Tavares Strachan is donating proceeds from his new exhibition, while the Pérez Art Museum Miami is collecting supplies.

Damaged houses and debris is seen on devastated Great Abaco Island on September 6, 2019, in the Bahamas. Photo: Jose Jimenez/Getty Images.

Hurricane Dorian has claimed at least 30 lives in the Bahamas, a number that is expected to rise dramatically as the hundreds of currently missing persons become accounted for. To help aid relief efforts,  artists and art organizations are coming together to raise money and supplies.

The Pérez Art Museum Miami is joining forces with its home city of Miami and international relief organization Food For The Poor, to collect supplies for Bahamians impacted the storm. 

“Our neighbors in the Bahamas were hit hard by Hurricane Dorian, and it is our duty as an institution at the crossroads of the Americas to help those affected by this devastation,” museum director Franklin Sirmans said in a statement. The museum “is dedicated to serving the community, and I am proud that the Miami area can come together to show our support for the Bahamas.”

Tavares Strachan. Photo: Brooke DiDonato.

Tavares Strachan. Photo: Brooke DiDonato.

Now through Sunday, September 8, the museum is accepting canned food items, hygiene kits, disposable diapers, and school supplies during regular business hours. The donated supplies will be sent to the Bahamas later this month. (The museum organized a similar campaign in 2016 for Caribbean residents affected by Hurricane Matthew.)

Meanwhile, Bahamian artist Tavares Strachan, who splits his time between New York and the island capital of Nassau, is also contributing to the cause.

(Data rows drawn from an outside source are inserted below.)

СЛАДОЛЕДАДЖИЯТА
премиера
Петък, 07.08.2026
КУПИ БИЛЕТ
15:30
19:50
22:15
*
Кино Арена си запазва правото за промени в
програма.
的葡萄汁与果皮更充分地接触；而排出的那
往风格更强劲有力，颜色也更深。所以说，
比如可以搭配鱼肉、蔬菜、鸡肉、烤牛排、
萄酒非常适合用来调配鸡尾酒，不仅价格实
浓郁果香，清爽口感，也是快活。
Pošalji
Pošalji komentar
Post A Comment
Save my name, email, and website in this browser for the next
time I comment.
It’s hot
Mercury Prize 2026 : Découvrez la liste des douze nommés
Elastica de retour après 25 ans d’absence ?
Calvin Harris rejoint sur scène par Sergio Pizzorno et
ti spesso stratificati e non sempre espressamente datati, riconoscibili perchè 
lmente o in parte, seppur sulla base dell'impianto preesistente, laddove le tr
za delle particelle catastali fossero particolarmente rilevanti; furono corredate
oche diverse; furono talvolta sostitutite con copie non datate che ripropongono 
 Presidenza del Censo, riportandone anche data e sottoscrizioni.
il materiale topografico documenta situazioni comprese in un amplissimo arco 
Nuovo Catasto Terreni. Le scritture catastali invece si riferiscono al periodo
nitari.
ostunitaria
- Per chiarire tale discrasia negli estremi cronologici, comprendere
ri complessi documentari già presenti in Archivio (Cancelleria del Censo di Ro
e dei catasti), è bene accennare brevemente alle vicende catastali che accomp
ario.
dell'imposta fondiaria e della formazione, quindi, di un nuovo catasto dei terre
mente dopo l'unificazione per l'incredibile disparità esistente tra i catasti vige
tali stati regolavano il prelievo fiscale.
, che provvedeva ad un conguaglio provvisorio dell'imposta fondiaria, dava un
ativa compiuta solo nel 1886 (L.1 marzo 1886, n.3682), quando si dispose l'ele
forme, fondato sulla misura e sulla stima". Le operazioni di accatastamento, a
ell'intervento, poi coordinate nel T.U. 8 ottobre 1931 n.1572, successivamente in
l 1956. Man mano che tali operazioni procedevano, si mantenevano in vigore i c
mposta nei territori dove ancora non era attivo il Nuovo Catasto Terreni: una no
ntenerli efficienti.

Yesterday, the artist announced a plan to donate proceeds from his current exhibition at SFA Advisory to World Central Kitchen, a non-profit that supplies meals to disaster victims, and Direct Relief, which provides medical resources.

“People are dying, so every penny at the moment counts,” Strachan told ARTnews, explaining that he was in Nassau for the majority of the storm. “The fate of these islands is dependent on support from outside”

Strachan’s show, “Smalls (from Hidden Histories series),” includes new sculptures, collages, and articles of clothing made by the Bahamas Air and Sea Exploration Center, a Nassau-based community organization founded by the artist. ARTnews reports that 10 percent of profits from the sculptures and collages and 20 percent of proceeds from the clothing will go toward hurricane relief.